Mark W. Tenforde, MD, PhD, from the CDC in Atlanta, and colleagues examined vaccine effectiveness (VE) of a bivalent mRNA booster dose (after 2, 3, or 4 monovalent doses) compared with no previous vaccination or previous receipt of two, three, or four monovalent-only mRNA vaccine doses among immunocompetent adults aged 18 years or older. The researchers found that the VE of a bivalent booster dose against COVID-19-associated emergency department/urgent care encounters was 56% compared with no vaccination and 31 and 50%, respectively, compared with monovalent vaccination only with the last dose 2 to 4 or 11 months or more earlier. VE against COVID-19 associated hospitalizations was 57% compared with no vaccination and was 38 and 45%, respectively, compared with monovalent vaccination only with the last dose 5 to 7 and 11 months or more earlier, respectively.

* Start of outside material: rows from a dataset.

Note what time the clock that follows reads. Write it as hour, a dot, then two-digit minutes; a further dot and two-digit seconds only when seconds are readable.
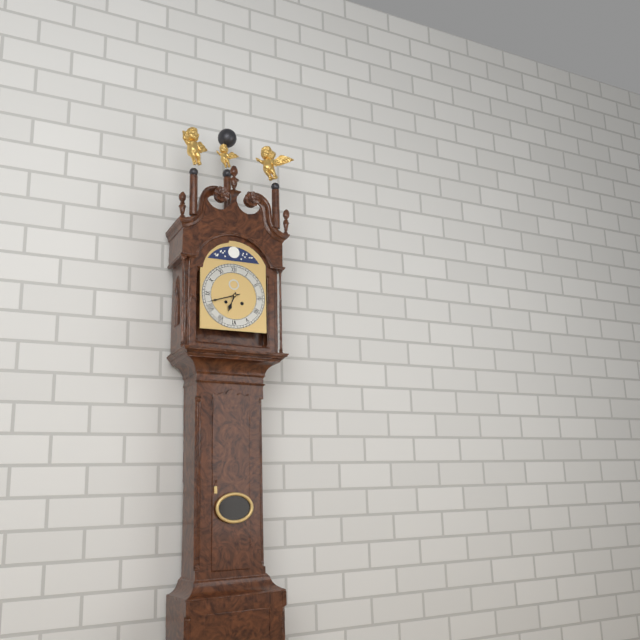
6.42
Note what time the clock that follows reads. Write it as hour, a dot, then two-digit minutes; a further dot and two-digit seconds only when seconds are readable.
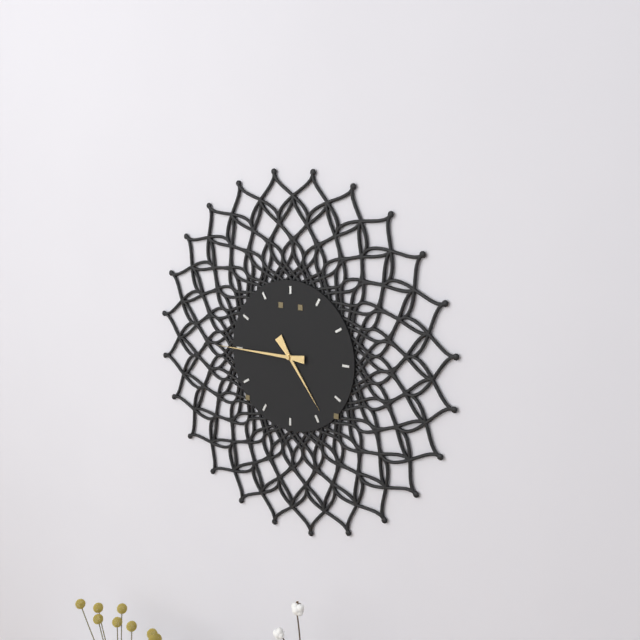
4.45
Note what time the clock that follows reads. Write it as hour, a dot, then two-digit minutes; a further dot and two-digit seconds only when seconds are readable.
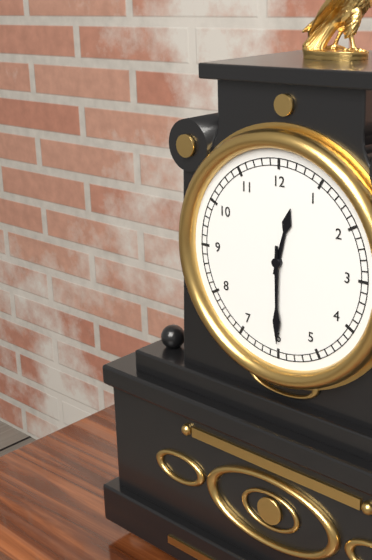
12.30
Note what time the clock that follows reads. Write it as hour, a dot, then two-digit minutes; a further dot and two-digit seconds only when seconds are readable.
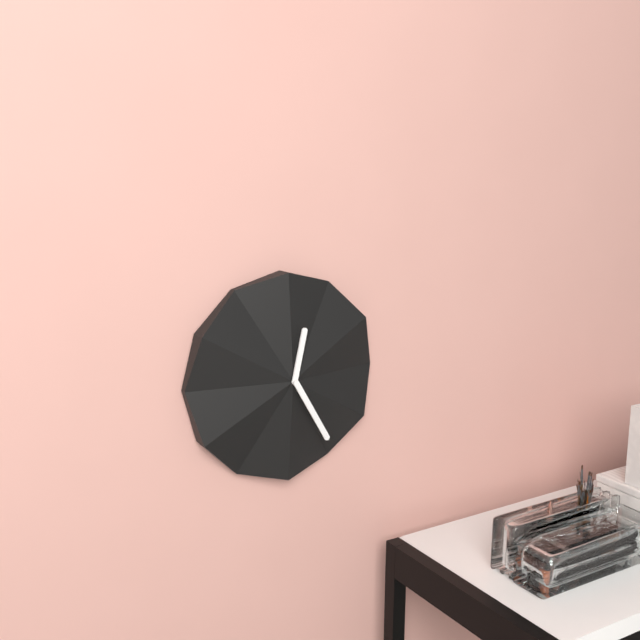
12.25
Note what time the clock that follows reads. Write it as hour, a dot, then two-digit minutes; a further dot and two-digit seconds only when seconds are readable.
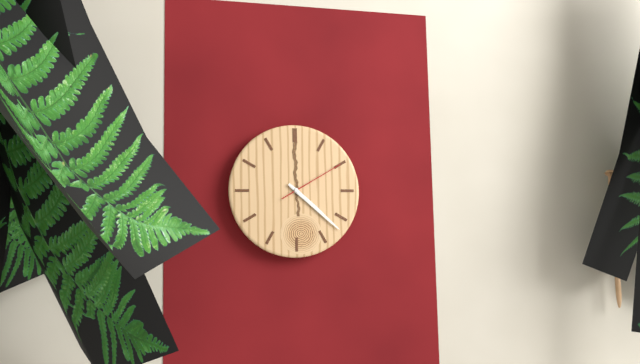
4.22.10
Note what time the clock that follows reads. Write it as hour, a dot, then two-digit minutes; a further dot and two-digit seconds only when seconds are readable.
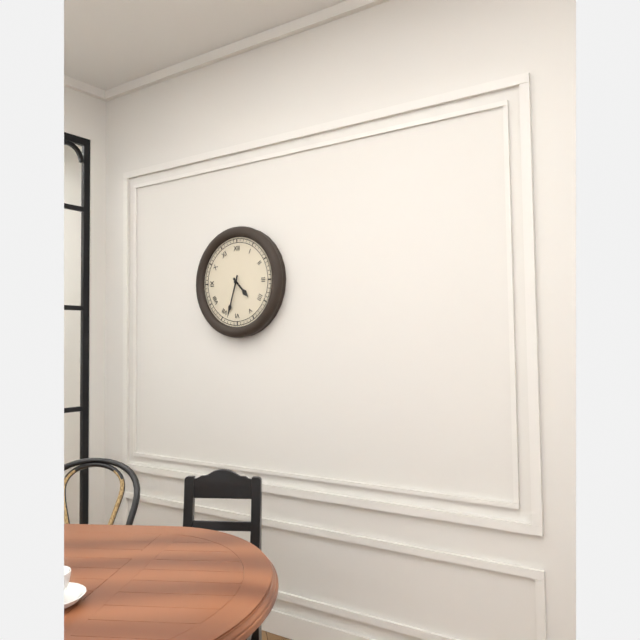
4.33
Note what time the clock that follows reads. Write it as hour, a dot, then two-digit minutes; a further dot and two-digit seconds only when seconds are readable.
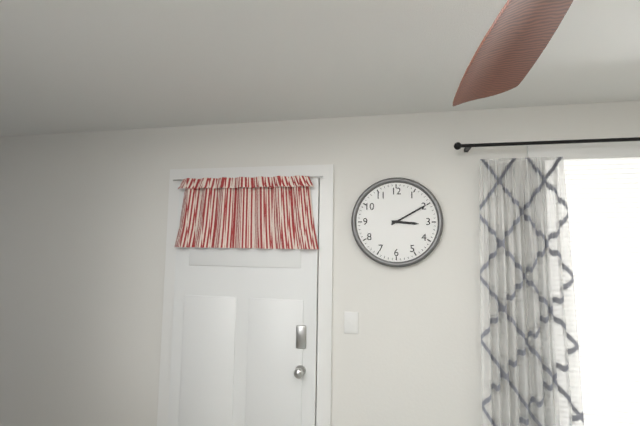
3.10
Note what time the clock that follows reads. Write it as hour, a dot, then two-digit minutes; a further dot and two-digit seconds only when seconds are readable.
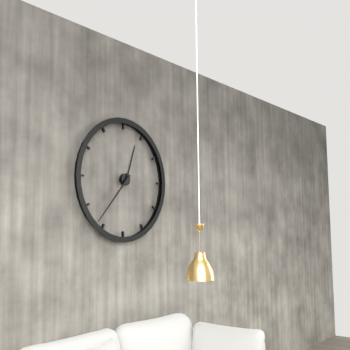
12.37
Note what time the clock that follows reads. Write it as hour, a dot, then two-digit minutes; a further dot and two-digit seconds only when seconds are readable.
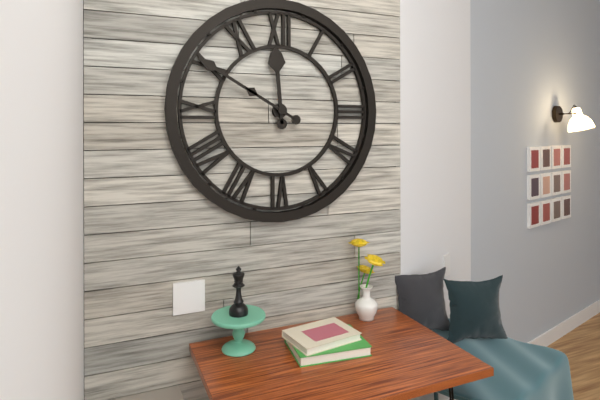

Diya Surie, MD, also from the CDC, and colleagues examined the effectiveness of a bivalent booster dose received after two or more doses of monovalent mRNA vaccine against COVID-19-associated hospitalizations among immunocompetent older adults (65 years or greater). The researchers found that the VE of a bivalent booster dose received seven or more days before illness onset against COVID-19-associated hospitalization was 84% compared with unvaccinated persons. The relative VE of a bivalent booster vaccine dose was 73% compared with persons who received two or more monovalent-only mRNA vaccine doses.

“All eligible persons, especially adults aged ≥65 years, should receive a bivalent booster dose to maximize protection against COVID-19 hospitalization this winter season,” Surie and colleagues write.

Several authors from both studies disclosed financial ties to the pharmaceutical industry.